[start of TEXT PASSAGE]

First edit. There was an issue with the answer below, but this has been addressed by the "analysis of stability" at the end of the answer. The induced morphism of quasi-projective varieties, $$\mathbb{P}F : \mathbb{P}(U\otimes_{\mathbb{C}}S_3) \setminus \text{Zero}(F) \to \mathbb{P}(S_6),$$ is not projective. Thus, I need to prove that the image of my special point, $F(q_1,q_2,q_3),$ is not also a "limit" of an affine curve in the image of $F$ whose inverse image under $F$ is a subvariety of the quasi-projective domain whose closure contains no point mapping to $F(q_1,q_2,q_3)$. That sounds complicated, but it almost exactly the analysis of the GIT unstable locus for the natural action of $\textbf{SO}_\beta$ on $U\otimes_{\mathbb{C}} S_3$. I will try to add this GIT analysis to the end of this problem soon.

Original answer. A computation of Zariski tangent spaces disproves this, as in my comment. Sorry for introducing more indices, but it is easier for me to organize the computation if I change the names of your variables. Denote by $S$ the polynomial ring $\mathbb{C}[X_1,X_2,X_3]$. Denote by $S_d$ the direct summand of homogeneous polynomials of degree $d.$ Denote the vector space $\mathbb{C}^{\oplus 3}$ by $U$. Denote by $\beta$ the quadratic form, $$\beta:U \to \mathbb{C}, \ \ (t_1,t_2,t_3) \mapsto t_1t_3-t_2^2.$$

There are two relevant homogeneous polynomial maps of $\mathbb{C}$-vector spaces. First, denote by $F$ the following homogeneous polynomial map of $\mathbb{C}$-vector spaces, $$F:U\otimes_{\mathbb{C}}S_3 \to S_6, \ \ (q_1,q_2,q_3)\mapsto q_1q_3-q_2^2.$$ For me, it is fastest to record the derivative of the map in the following way, $$dF_{(q_1,q_2,q_3)}:U\otimes_{\mathbb{C}}S_3 \to S_6, \ \ (\dot{q}_1,\dot{q}_2,\dot{q}_3) \mapsto q_3\dot{q}_1 -2q_2\dot{q}_2 + q_1\dot{q}_3.$$ This comes from expanding $F(q_1+\epsilon \dot{q}_1,q_2+\epsilon \dot{q}_2,q_3+\epsilon \dot{q}_3)$, and gathering the coefficient of $\epsilon$. Note that the kernel of $dF$ always contains the $3$-dimensional vector subspace that is a copy of $\mathfrak{so}_\beta \cong \mathfrak{so}_3$ inside $U\otimes_{\mathbb{C}}\text{span}(q_1,q_3,q_3) \subset U\otimes_{\mathbb{C}} S_3,$ because $F$ is composed with the quadratic form $\beta.$

Second, denote by $M$ the following homogeneous polynomial map of $\mathbb{C}$-vector spaces, $$M:S_2\oplus S_4 \to S_6, \ \ (b,h)\mapsto b\cdot h.$$ This is just a multiplication map. The derivation of this map equals, $$dM_{b,h}:S_2\oplus S_4 \to S_6, \ \ (\dot{b},\dot{h}) \mapsto h\dot{b} + b\dot{h}.$$ This comes from expanding $(b+\epsilon\dot{b})(h+\epsilon \dot{h})$, and gathering the coefficient of $\epsilon$.

[end of TEXT PASSAGE]
[start of RAW RECORDS]

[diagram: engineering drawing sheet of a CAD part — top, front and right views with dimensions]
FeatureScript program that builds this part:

[end of RAW RECORDS]
[start of RAW RECORDS]

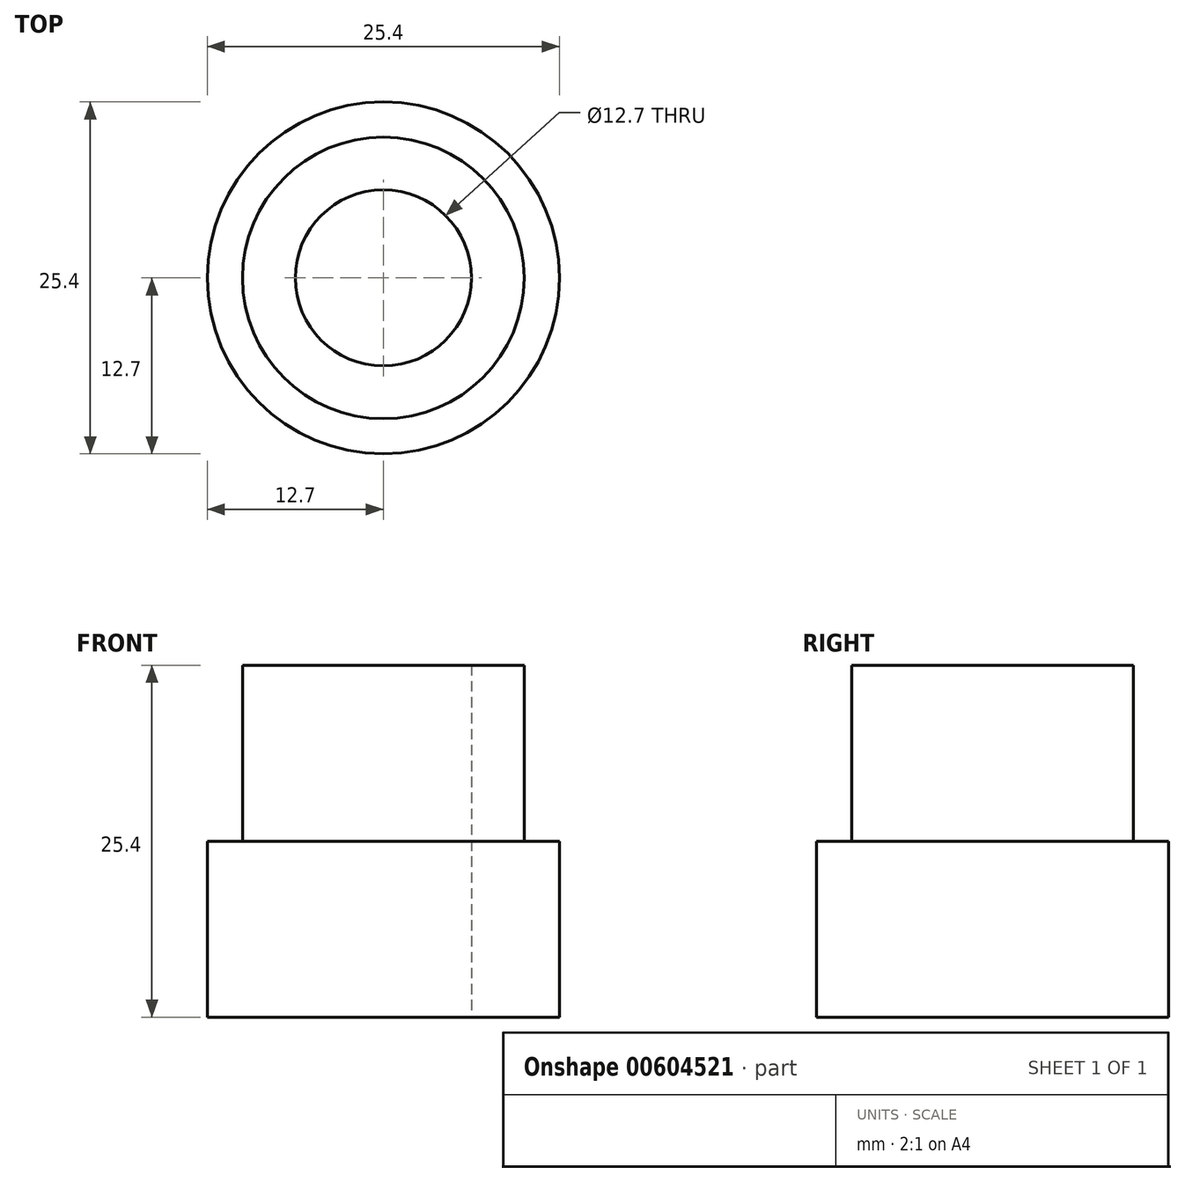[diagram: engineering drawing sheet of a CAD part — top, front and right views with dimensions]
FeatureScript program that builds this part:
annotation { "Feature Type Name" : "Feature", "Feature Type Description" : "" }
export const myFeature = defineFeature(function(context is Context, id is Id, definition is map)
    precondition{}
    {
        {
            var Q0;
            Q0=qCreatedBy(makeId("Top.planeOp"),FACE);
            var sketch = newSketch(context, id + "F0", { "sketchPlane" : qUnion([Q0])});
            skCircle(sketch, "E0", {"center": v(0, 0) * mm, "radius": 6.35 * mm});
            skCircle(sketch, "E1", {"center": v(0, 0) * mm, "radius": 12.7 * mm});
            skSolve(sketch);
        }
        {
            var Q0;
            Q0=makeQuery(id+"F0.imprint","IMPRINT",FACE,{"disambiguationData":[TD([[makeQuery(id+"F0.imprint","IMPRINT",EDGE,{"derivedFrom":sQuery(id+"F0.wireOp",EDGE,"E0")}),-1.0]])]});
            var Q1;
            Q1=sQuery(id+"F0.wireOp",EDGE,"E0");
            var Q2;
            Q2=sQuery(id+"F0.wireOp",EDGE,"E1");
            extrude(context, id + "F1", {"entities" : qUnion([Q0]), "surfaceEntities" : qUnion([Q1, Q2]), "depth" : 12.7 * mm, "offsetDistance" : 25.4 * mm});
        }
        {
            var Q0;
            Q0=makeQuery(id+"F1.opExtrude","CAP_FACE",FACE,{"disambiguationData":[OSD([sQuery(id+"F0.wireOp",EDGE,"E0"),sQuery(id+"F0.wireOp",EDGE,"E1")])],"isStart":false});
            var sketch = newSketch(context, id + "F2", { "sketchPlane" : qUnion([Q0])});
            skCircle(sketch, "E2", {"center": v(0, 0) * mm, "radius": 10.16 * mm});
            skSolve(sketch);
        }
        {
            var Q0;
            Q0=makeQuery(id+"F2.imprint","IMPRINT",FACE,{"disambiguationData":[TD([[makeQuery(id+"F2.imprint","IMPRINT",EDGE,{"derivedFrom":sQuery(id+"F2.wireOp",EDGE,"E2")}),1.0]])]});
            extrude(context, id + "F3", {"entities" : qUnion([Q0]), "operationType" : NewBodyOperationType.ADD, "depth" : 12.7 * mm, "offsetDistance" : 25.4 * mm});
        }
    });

[end of RAW RECORDS]
[start of RAW RECORDS]

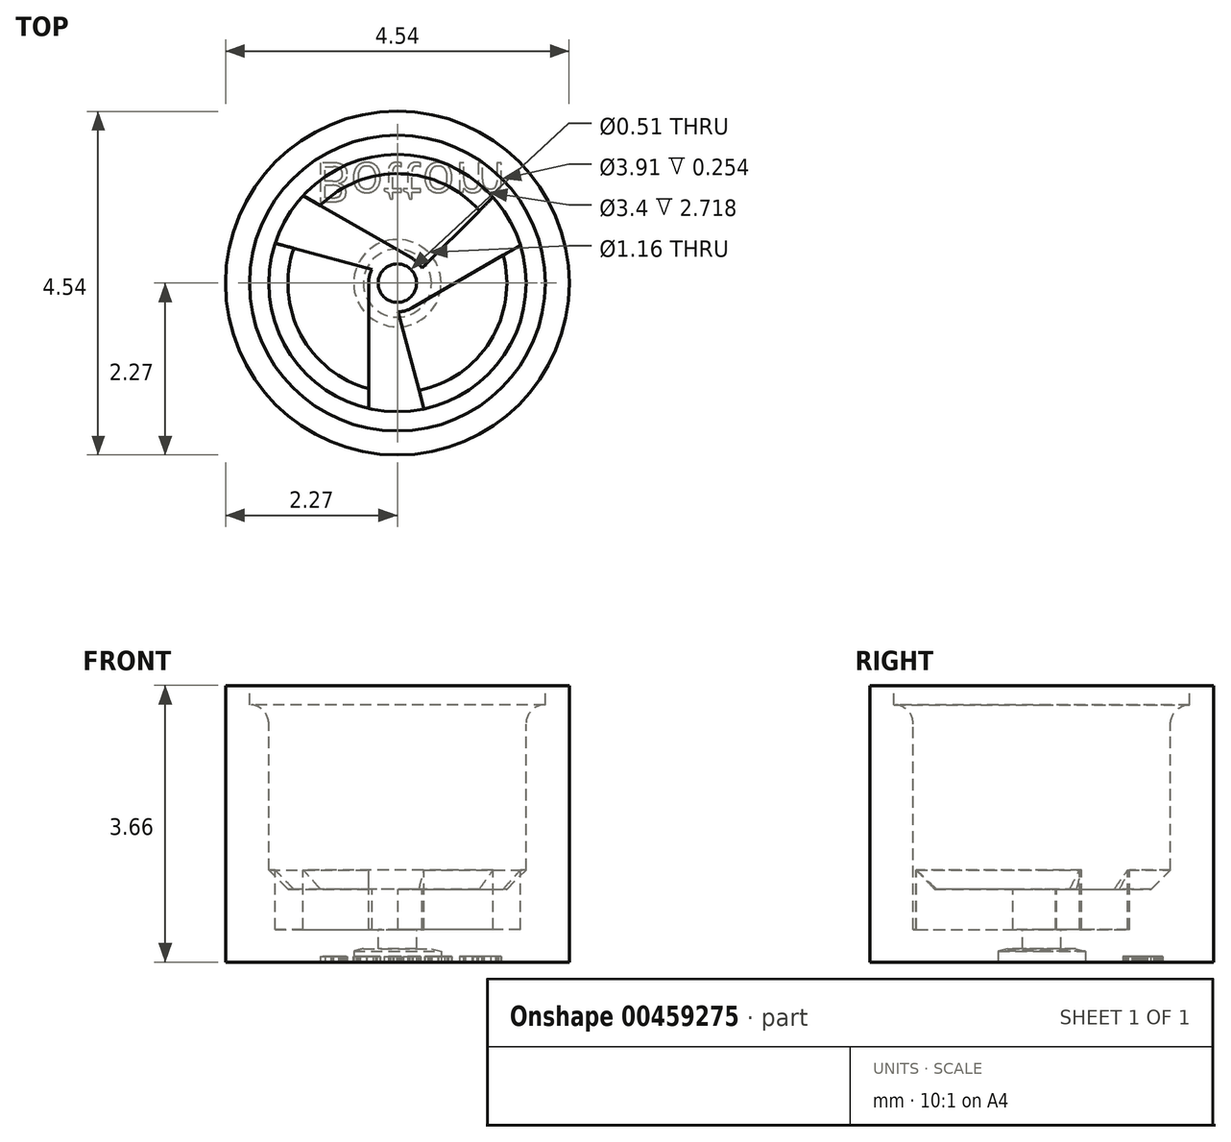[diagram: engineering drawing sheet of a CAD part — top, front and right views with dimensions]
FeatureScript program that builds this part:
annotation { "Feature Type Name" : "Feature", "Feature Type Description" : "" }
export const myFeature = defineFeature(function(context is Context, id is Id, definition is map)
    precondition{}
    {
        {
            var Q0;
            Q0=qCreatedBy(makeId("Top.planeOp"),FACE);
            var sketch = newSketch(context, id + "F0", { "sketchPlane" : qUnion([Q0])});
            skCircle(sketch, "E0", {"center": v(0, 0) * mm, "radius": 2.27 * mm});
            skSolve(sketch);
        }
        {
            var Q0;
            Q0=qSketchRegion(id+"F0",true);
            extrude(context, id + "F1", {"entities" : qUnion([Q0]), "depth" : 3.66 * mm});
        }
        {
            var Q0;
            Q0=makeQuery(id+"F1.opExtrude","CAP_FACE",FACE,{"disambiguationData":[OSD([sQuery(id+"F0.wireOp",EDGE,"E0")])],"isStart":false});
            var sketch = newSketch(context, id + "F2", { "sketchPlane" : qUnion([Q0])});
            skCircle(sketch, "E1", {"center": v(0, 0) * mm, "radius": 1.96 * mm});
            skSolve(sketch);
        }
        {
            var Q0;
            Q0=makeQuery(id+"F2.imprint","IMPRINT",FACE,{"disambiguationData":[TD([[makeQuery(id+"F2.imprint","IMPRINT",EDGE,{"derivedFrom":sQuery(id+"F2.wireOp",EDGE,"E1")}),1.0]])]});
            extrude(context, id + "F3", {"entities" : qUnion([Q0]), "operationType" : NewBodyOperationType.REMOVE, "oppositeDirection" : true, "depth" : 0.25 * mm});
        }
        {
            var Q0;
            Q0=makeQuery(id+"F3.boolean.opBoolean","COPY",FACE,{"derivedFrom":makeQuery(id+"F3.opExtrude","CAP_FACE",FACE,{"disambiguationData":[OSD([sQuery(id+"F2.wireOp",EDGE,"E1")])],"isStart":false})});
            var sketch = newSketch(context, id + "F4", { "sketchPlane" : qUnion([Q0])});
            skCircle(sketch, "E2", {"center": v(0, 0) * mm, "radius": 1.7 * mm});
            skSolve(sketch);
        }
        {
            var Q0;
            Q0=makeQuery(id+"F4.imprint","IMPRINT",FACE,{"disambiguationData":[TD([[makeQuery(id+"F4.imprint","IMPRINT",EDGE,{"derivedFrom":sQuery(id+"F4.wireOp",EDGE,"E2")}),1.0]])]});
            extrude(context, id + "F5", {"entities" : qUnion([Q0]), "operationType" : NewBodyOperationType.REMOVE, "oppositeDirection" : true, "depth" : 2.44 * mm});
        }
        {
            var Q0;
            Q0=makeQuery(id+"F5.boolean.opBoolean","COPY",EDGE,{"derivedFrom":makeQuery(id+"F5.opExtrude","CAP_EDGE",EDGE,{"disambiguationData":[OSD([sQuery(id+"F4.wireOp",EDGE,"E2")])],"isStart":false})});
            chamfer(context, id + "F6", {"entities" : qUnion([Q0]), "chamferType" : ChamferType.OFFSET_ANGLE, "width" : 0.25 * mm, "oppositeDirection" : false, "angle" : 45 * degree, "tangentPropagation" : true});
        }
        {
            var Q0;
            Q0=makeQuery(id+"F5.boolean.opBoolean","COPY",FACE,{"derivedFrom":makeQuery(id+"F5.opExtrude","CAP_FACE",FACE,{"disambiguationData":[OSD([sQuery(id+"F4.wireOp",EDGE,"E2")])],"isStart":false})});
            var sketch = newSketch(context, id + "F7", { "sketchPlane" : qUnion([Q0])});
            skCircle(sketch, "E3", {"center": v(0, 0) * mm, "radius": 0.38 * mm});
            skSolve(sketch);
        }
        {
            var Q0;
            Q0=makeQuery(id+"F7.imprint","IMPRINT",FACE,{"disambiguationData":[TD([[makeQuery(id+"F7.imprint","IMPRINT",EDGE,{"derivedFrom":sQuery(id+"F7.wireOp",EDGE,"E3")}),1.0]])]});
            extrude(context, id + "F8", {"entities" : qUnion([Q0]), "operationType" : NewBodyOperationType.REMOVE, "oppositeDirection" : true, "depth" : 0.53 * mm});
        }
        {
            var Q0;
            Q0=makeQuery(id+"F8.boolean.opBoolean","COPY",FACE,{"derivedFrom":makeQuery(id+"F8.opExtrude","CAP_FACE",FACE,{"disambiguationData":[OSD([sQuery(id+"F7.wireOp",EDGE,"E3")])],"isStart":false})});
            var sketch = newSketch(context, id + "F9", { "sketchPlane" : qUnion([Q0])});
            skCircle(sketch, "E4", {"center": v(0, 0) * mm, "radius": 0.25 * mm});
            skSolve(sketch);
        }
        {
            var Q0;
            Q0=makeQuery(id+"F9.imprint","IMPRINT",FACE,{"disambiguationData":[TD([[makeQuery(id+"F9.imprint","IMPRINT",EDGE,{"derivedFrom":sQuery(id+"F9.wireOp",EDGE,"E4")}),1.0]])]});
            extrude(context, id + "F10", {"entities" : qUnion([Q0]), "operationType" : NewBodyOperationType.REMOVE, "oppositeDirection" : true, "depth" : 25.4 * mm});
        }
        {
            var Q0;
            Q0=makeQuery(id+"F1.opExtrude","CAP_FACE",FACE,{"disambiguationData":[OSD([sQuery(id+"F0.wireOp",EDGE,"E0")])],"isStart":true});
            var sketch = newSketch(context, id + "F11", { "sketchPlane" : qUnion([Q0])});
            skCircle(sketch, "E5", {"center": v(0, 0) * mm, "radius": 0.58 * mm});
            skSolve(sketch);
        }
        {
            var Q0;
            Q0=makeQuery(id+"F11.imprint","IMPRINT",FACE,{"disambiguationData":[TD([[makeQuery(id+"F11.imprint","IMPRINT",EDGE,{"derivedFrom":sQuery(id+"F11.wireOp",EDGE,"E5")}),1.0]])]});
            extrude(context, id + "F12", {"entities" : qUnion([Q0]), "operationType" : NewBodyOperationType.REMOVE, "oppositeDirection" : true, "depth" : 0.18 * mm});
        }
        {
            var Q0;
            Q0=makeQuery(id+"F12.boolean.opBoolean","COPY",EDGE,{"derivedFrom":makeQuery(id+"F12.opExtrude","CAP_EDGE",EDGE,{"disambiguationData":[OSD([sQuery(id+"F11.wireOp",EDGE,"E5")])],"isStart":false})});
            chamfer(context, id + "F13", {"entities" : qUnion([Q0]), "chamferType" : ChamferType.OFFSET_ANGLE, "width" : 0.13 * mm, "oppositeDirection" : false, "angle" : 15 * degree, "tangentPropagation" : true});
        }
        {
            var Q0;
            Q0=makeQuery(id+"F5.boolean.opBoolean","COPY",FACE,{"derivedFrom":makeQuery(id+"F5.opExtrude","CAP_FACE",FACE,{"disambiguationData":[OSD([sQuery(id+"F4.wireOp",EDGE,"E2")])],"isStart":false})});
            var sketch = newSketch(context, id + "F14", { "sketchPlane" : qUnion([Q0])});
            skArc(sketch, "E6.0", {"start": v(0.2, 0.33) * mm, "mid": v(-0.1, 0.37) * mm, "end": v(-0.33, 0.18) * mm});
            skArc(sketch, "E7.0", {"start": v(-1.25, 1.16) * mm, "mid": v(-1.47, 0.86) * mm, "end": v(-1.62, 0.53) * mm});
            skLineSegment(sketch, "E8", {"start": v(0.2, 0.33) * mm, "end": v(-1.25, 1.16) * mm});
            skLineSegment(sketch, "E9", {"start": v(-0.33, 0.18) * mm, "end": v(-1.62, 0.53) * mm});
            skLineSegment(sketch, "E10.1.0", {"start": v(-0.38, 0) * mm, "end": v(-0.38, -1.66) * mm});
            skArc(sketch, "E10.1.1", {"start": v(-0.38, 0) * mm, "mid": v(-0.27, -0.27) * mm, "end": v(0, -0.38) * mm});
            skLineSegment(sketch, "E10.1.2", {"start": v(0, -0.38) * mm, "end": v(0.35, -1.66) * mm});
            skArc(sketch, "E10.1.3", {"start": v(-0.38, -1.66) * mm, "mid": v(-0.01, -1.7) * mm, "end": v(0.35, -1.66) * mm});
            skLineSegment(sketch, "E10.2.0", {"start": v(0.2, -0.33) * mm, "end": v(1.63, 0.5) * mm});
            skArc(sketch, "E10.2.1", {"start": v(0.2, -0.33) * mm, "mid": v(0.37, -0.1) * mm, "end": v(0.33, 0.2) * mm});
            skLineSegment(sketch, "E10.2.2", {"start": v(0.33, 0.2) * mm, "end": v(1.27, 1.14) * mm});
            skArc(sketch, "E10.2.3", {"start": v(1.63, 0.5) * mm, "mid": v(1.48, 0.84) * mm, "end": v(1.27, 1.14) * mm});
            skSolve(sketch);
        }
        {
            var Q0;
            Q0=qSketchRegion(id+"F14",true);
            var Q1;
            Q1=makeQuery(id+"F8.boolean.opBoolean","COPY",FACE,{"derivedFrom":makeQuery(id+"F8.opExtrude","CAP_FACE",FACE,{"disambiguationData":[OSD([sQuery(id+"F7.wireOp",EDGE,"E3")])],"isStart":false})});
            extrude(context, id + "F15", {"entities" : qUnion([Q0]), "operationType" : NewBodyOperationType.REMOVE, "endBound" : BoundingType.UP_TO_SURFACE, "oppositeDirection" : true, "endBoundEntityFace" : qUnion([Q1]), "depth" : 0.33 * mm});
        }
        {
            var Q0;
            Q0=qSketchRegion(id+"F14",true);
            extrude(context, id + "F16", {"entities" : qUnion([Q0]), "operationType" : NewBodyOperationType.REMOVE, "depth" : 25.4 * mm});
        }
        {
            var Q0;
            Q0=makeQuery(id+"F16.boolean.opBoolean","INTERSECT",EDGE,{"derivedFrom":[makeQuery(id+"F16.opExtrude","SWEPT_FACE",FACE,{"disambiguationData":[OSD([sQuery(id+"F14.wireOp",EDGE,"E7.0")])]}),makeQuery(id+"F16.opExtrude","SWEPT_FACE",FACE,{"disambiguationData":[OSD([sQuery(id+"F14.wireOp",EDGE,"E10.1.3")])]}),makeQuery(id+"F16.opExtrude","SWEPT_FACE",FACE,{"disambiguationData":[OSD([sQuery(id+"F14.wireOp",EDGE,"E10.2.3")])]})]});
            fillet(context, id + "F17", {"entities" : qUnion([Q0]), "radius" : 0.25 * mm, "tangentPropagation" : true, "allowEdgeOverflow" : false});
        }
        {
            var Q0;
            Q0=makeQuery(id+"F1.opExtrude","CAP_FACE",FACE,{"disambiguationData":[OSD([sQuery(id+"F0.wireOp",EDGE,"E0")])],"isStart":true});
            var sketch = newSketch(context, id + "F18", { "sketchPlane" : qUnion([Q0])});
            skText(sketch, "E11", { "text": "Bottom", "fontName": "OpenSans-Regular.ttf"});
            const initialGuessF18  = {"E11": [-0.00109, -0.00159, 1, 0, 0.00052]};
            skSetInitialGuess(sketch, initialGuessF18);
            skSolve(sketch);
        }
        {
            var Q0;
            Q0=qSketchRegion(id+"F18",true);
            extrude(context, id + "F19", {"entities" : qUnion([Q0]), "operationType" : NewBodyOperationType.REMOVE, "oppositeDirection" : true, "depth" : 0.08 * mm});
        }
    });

[end of RAW RECORDS]

▶ [WHAT TO PRODUCE]:
Write out the passage on polynomial maps word for word, between "First edit. There" and "this problem soon.", inclusive. The records have nothing to do with the passage on polynomial maps.

▶ [RESULT OF THIS TASK]:
First edit. There was an issue with the answer below, but this has been addressed by the "analysis of stability" at the end of the answer. The induced morphism of quasi-projective varieties, $$\mathbb{P}F : \mathbb{P}(U\otimes_{\mathbb{C}}S_3) \setminus \text{Zero}(F) \to \mathbb{P}(S_6),$$ is not projective. Thus, I need to prove that the image of my special point, $F(q_1,q_2,q_3),$ is not also a "limit" of an affine curve in the image of $F$ whose inverse image under $F$ is a subvariety of the quasi-projective domain whose closure contains no point mapping to $F(q_1,q_2,q_3)$. That sounds complicated, but it almost exactly the analysis of the GIT unstable locus for the natural action of $\textbf{SO}_\beta$ on $U\otimes_{\mathbb{C}} S_3$. I will try to add this GIT analysis to the end of this problem soon.